El frente oriental Hugo Chávez ha sabido cortejar apoyos en el Caribe con petróleo a precios preferenciales por medio de Petrocaribe. Incluso el del gobierno de Bharat Gadgeo en Guyana, un país con el que sostiene un diferendo limítrofe
Un olvidado diferendo fronterizo podría hacer que Guyana adquiriera una importancia geopolítica sin antecedentes. Se trata de la disputa por el territorio del Esequibo, que aparece en los mapas oficiales venezolanos como un enorme apéndice señalado a rayas al este del país. No se trata de un asunto menor, pues la zona abarca prácticamente dos terceras partes del territorio guyanés. El contencioso, que proviene de la época colonial británica, ha permanecido congelado durante años, pero podría resurgir por cuenta de la nueva postura geopolítica del actual gobierno venezolano.

Hoy, cuando Chávez muestra los dientes en la frontera colombiana mientras afirma que este país le robó a Venezuela una cantidad considerable de territorio, resulta al menos curioso que el Presidente coronel sea mucho más cuidadoso cuando se trata de las relaciones con Guyana. Sobre todo si se tiene en cuenta que las áreas en disputa están llenas de recursos naturales. Además de yacimientos de gas, ese territorio tendría diamantes, oro y minerales extraíbles de gran valor.

La diferencia es que Chávez ha desplegado con Guyana una estrategia de zanahoria y garrote. El garrote corrió por cuenta de una incursión militar que tuvo lugar en noviembre pasado. Según las autoridades locales, un contingente de soldados venezolanos, al mando de un alto oficial, entró al territorio guyanés y destruyó dos dragas dedicadas a la explotación de oro en el río Cuyuni, cerca de la isla de Iguana, en un lugar situado en tierras no disputadas. Por supuesto los representantes venezolanos sostuvieron que la incursión había tenido lugar en territorio venezolano, y que su intención era detener la actividad de mineros ilegales en la zona.

La zanahoria vino semanas después cuando, en medio de una dura crisis de suministro de combustibles, que incluso llevó al cierre de varias estaciones en el área de la capital, Georgetown, Venezuela envió un cargamento extraordinario de gasolina y diesel presentado por Caracas como una demostración de "sus políticas de solidaridad que garanticen beneficios directos al pueblo de Guyana".

El gobierno del debilitado presidente guyanés, Bharrat Gadjeo, ha tenido cordiales relaciones con Chávez, al punto de que su país pertenece al programa Petrocaribe, y por eso decidió bajarle la temperatura a la incursión militar. Pero se ganó duras protestas de su oposición, que sostiene que los venezolanos compraron su silencio a punta de combustibles, y que la soberanía nacional no es negociable.

Sin embargo, como era de esperarse, el gobierno de Estados Unidos no ha perdido la oportunidad de tratar de sacar partido de la situación. Aunque algunos sostienen que se trata de una coincidencia, el 13 de diciembre concluyó una serie de tres reuniones entre la Oficina de Enlace Militar de la embajada norteamericana con altos representantes de la Fuerza de Defensa de Guyana. En esa ocasión se trataron temas como "mayor cooperación y asistencia en seguridad".
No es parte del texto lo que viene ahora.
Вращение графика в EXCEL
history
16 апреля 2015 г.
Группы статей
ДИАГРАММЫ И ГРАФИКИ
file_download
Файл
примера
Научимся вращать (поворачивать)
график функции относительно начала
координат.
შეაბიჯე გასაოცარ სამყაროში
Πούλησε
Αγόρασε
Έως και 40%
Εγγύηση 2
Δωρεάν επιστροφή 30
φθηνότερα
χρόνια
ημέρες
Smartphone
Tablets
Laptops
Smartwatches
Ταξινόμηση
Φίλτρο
Una cosa y otra podrían significar que la anglohablante Guyana, situada en el rincón olvidado de Suramérica, se convierta en un nuevo foco de la tensión entre Venezuela y el "imperio". La internacionalista Maruja Tarre, ante la prudencia de Chávez frente al gobierno de Georgetown, sostuvo a SEMANA que "yo se lo atribuyo a que siempre está buscando votos en la OEA y el Caribe es clave", en referencia a que Guyana es miembro del bloque del Caribe, Caricom. Un grupo que es clave para las aspiraciones hegemónicas de Chávez en esa zona.
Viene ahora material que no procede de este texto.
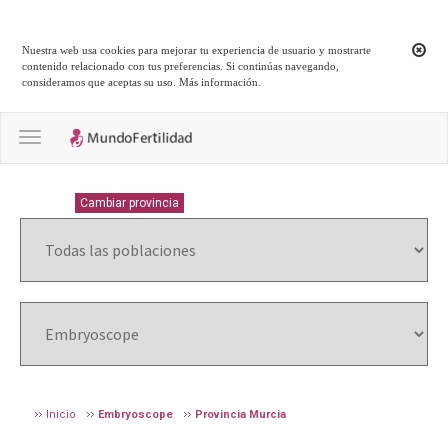
Nuestra web usa cookies para mejorar tu experiencia de usuario y mostrarte
contenido relacionado con tus preferencias. Si continúas navegando,
consideramos que aceptas su uso.
Más información
.
Toggle navigation
MURCIA
Cambiar provincia
Inicio
Embryoscope
Provincia Murcia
Gadjeo podría verse obligado a escoger una de las dos orillas. Pero si esos movimientos son percibidos como agresivos en Caracas, seguramente ya no se hablará de un 'conflicto congelado', sino que la retórica se moverá al terreno que tanto le gusta a Chávez: las conspiraciones de Washington para desestabilizar su revolución socialista.